Please count the lines below that contain the word "voyage" and reply with only that number.

- Exercise inputs:
+ + + + + + +
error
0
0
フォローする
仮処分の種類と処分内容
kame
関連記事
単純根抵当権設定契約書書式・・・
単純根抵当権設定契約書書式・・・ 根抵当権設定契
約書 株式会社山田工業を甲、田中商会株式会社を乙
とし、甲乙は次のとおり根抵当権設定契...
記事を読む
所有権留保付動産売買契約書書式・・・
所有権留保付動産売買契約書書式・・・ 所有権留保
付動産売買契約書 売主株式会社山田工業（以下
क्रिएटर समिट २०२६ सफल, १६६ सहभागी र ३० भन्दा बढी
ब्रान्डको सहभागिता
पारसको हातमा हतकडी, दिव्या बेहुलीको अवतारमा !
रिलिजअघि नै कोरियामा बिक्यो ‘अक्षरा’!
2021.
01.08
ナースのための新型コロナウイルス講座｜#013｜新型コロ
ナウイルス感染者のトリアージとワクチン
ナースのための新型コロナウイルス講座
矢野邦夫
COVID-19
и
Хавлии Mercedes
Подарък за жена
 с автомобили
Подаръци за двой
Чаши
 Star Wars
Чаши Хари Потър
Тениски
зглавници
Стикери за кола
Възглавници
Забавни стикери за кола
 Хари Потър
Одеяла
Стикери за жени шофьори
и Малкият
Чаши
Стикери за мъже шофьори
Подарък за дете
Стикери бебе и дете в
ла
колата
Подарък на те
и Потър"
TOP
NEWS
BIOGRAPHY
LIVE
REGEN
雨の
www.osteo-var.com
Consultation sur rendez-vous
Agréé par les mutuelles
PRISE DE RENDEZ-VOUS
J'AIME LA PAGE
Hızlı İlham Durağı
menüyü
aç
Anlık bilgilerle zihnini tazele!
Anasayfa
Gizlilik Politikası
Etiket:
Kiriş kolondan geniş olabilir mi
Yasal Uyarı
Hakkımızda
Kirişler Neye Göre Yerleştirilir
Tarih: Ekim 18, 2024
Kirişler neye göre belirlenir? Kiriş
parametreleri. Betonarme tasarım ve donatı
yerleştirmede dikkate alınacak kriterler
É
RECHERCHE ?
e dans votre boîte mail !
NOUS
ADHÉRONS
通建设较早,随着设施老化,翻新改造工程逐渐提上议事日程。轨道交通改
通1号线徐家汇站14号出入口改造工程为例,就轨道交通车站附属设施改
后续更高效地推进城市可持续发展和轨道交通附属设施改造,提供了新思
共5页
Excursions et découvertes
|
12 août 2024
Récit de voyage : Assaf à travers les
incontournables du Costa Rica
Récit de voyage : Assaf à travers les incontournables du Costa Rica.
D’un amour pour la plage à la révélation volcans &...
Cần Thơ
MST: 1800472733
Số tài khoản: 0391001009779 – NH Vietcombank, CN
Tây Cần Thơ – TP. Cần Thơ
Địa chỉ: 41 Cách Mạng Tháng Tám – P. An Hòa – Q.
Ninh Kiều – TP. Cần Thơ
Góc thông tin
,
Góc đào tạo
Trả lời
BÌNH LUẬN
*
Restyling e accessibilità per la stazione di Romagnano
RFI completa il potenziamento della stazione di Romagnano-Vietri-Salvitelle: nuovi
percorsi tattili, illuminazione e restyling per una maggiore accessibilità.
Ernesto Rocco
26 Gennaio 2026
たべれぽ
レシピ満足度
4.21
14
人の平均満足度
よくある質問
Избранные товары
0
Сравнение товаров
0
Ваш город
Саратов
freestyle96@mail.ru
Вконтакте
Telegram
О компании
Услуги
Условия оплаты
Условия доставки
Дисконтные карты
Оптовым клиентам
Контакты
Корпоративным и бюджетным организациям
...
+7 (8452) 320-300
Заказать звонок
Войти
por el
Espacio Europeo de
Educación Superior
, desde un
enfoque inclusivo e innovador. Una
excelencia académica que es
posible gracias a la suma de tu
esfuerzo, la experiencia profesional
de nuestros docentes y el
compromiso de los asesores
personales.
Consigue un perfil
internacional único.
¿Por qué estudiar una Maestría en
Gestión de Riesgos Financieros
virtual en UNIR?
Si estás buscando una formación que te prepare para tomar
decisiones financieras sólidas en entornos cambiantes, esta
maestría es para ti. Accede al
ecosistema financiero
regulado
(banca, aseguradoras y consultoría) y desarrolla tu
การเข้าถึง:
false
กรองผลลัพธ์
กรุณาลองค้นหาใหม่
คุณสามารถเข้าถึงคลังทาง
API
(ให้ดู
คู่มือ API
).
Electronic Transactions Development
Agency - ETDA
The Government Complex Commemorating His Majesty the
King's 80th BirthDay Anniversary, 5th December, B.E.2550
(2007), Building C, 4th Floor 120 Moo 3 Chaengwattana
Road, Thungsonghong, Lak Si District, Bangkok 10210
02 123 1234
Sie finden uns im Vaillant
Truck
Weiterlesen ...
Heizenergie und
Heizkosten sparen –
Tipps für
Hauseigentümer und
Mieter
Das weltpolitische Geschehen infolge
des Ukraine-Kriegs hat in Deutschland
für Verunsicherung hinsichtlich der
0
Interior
+ + + + + + +
- Result below: 2